▸ DOCUMENT SEGMENT
There’s something comforting in a medical test that yields a clear recommendation. A positive strep test? Prescribe antibiotics. See a fracture on an X-ray? Time for a cast or surgery. But there’s no simple test to determine when a joint replacement is the best next step to alleviate a patient’s hip or knee pain. That’s because a patient’s subjective tolerance for pain is often the crucial factor in the decision.
There appears to be some genetic influence on how joints wear, but for the most part, knees and hips find themselves in need of replacement due to simple wear and tear. A member of the Tufts Medical Center’s Total Joint Replacement Program, says that physical activity over many years causes a joint’s cartilage to wear down, like tires on a car. Once you’ve worn through the cartilage, you get to the bone. It can also set off a chain reaction, with the body producing a fluid that causes inflammation and swelling, which reduces motion and sets off even more pain.
Primary care physicians can start to address joint pain by prescribing physical therapy and oral pain medication. If those remedies don’t help, or if they stop working, it may be time to refer the patient to an orthopaedist.
Community-based orthopaedists provide excellent care for otherwise healthy patients considering a joint replacement. Tufts Medical Center’s Total Joint Replacement Program specializes in caring for patients with complex conditions, such as diabetes, obesity, and cardiovascular issues.
For patients thinking about a joint replacement, there are two other important considerations to factor into the decision.Even though the median age for a joint replacement is 65, patient ages can range from their 20s to 85. Those on the younger side have to weigh the possibility that they might one day need a replacement for their replacement. That’s because, depending on their age and their level of activity, there’s a chance they could wear through their artificial joint as well.

▸ RECORD SET
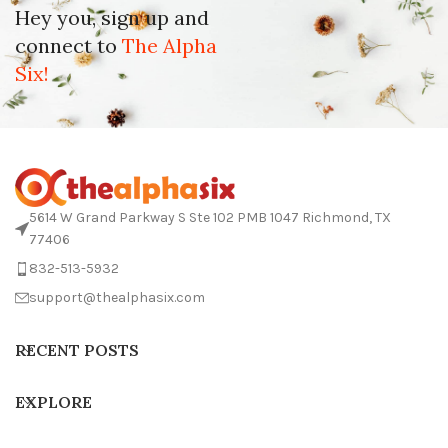
Hey you, sign up and
connect to
The Alpha
Six!
5614 W Grand Parkway S Ste 102 PMB 1047 Richmond, TX
77406
832-513-5932
support@thealphasix.com
RECENT POSTS
EXPLORE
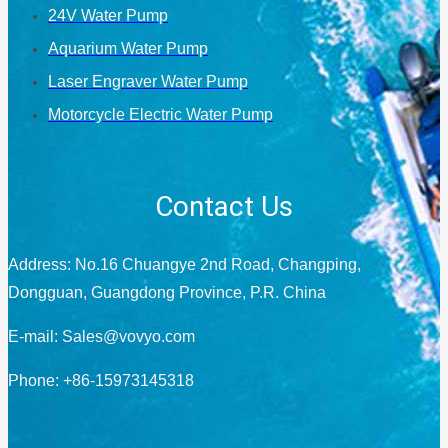
24V Water Pump
Aquarium Water Pump
Laser Engraver Water Pump
Motorcycle Electric Water Pump
Contact Us
Address: No.16 Chuangye 2nd Road, Changping,
Dongguan, Guangdong Province, P.R. China
E-mail:
Sales@vovyo.com
Phone: +86-15973145318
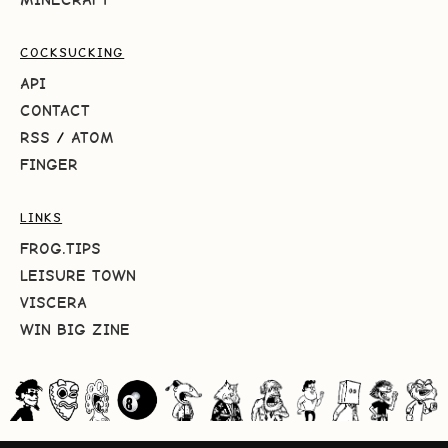
COCKSUCKING
API
CONTACT
RSS
/
ATOM
FINGER
LINKS
FROG.TIPS
LEISURE TOWN
VISCERA
WIN BIG ZINE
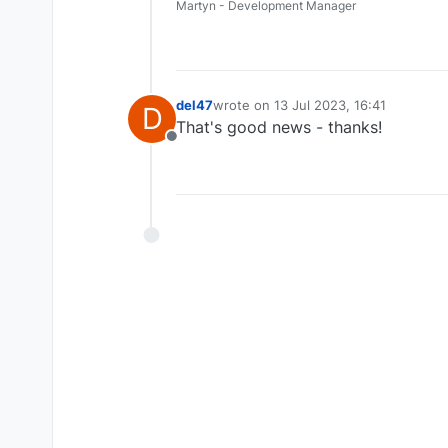
Martyn - Development Manager
del47
wrote on
13 Jul 2023, 16:41
D
last edited by
That's good news - thanks!
Offline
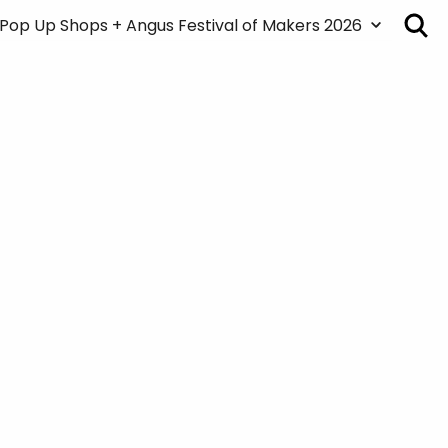
Pop Up Shops + Angus Festival of Makers 2026
About the Pop Up Shops + Festival
Map
Pop Up Shops + Art Markets
Creatives/Venue List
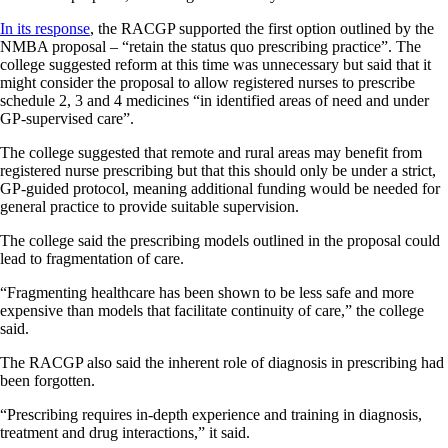
In its response
, the RACGP supported the first option outlined by the
NMBA proposal – “retain the status quo prescribing practice”. The
college suggested reform at this time was unnecessary but said that it
might consider the proposal to allow registered nurses to prescribe
schedule 2, 3 and 4 medicines “in identified areas of need and under
GP-supervised care”.
The college suggested that remote and rural areas may benefit from
registered nurse prescribing but that this should only be under a strict,
GP-guided protocol, meaning additional funding would be needed for
general practice to provide suitable supervision.
The college said the prescribing models outlined in the proposal could
lead to fragmentation of care.
“Fragmenting healthcare has been shown to be less safe and more
expensive than models that facilitate continuity of care,” the college
said.
The RACGP also said the inherent role of diagnosis in prescribing had
been forgotten.
“Prescribing requires in-depth experience and training in diagnosis,
treatment and drug interactions,” it said.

▸ PROBLEM SET
**A.** Reproduce a passage from the joint replacement article, beginning at the words "For patients thinking" and stopping after the words "joint as well.".
**B.** According to the joint replacement article, what is the median age for a joint replacement?
**C.** Extend the joint replacement article from the point where it stops.
The rows above have no connection to the article on joint replacement.

▸ ANSWERS TO EACH TASK
**A.**
For patients thinking about a joint replacement, there are two other important considerations to factor into the decision.Even though the median age for a joint replacement is 65, patient ages can range from their 20s to 85. Those on the younger side have to weigh the possibility that they might one day need a replacement for their replacement. That’s because, depending on their age and their level of activity, there’s a chance they could wear through their artificial joint as well.

**B.** 65

**C.**
Patients should also keep in mind that recovering from joint-replacement surgery includes a period of pretty intense pain, as well as weeks of physical therapy.
If my knee is fine, why does it hurt so much?
Believe it or not, there are times when someone will come in and say that their hip or knee hurts, and it’s actually their back that’s the problem. They could have a pinched nerve in their back and it’s radiating pain elsewhere. Similarly, a patient’s knee pain can sometimes really be a problem with their hip. There are times when it can be hard to convince a person where their actual problem is. I have had people come in with knee pain, and I’ve explained that the knee is fine, that I have X-rays showing a worn-out hip. But when I move their hip, it hurts in their knee. It can be challenging to convince them that a hip injection or a hip replacement is going to solve their knee pain.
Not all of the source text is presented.